When being asked about her life's goal, Nada said, "I hope I can walk in the street without the help of anybody."

A Gaza-based charity for prosthetics has tried to help her, and another charity offered her a wheel chair, but Nada found it difficult to use them.

When Nada goes to the bathroom, she prefers using a wooden crutch to help her walk. Her leg was amputated from the upper part of the thigh; therefore, she finds it hard to wear her prosthetic leg or sit on her wheel chair.

Palestinian officials said out of 1,440 people, more than 350 children were killed during the Israeli assault on the Gaza Strip, while around 5,300 people were injured, among them 1,872 children. Around 500 children were left physically disabled, according to official figures.

Mustafa Aabed, the man in charge of the Medical Aid Association which deals with victims of the war, said his organization had registered around 600 cases of physical disabilities from all ages since the war started, and 60 percent of them suffered from movement disabilities.

Different surveys prepared by social and psychological specialists predicted that the psychological traumata of Gaza children would continue for several years.

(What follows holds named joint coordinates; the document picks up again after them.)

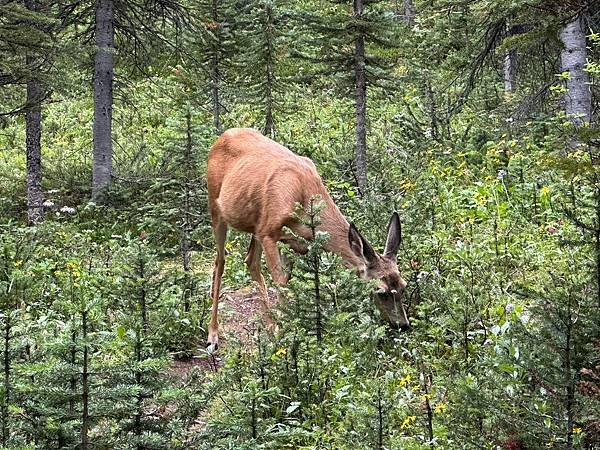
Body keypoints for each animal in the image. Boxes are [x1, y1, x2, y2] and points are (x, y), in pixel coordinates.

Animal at [206, 126, 408, 348]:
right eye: (381, 291)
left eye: (403, 286)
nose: (403, 325)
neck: (304, 196)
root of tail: (221, 137)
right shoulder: (269, 232)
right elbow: (282, 284)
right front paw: (281, 337)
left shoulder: (295, 243)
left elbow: (287, 281)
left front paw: (281, 331)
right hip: (216, 208)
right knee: (220, 262)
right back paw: (212, 335)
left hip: (254, 223)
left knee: (250, 260)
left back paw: (267, 326)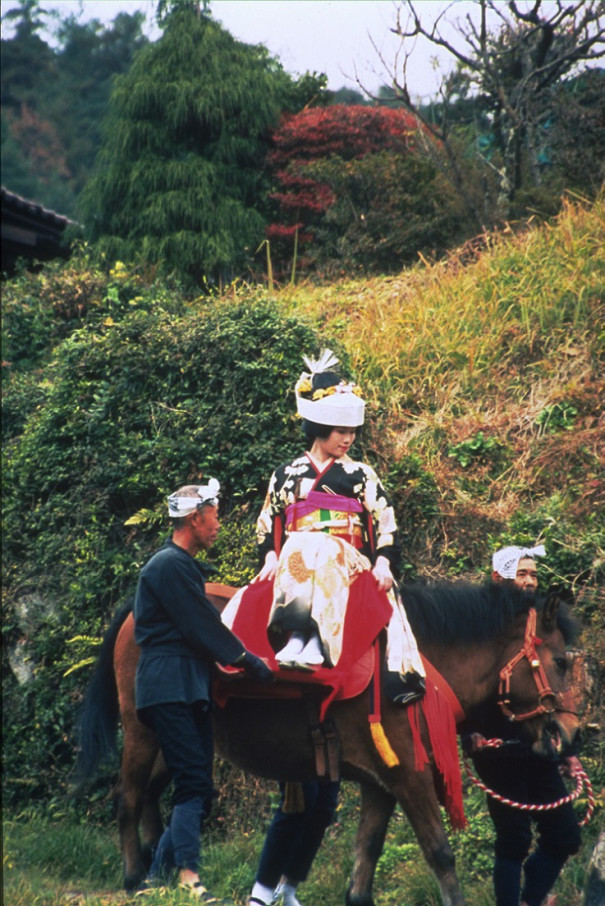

Eyad al-Saraj, who runs Gaza Mental Health Program, said children now "are unable to practice their natural childhood. They don't feel happy, and they don't see hope, and on the contrary, a culture of death and blood has affected their mentalities."

He added that such a situation for Gaza Strip children, who have a feeling of insecure life, "means that a complete generation of children may grow up into groups of militants who will be more violent and more fanatic."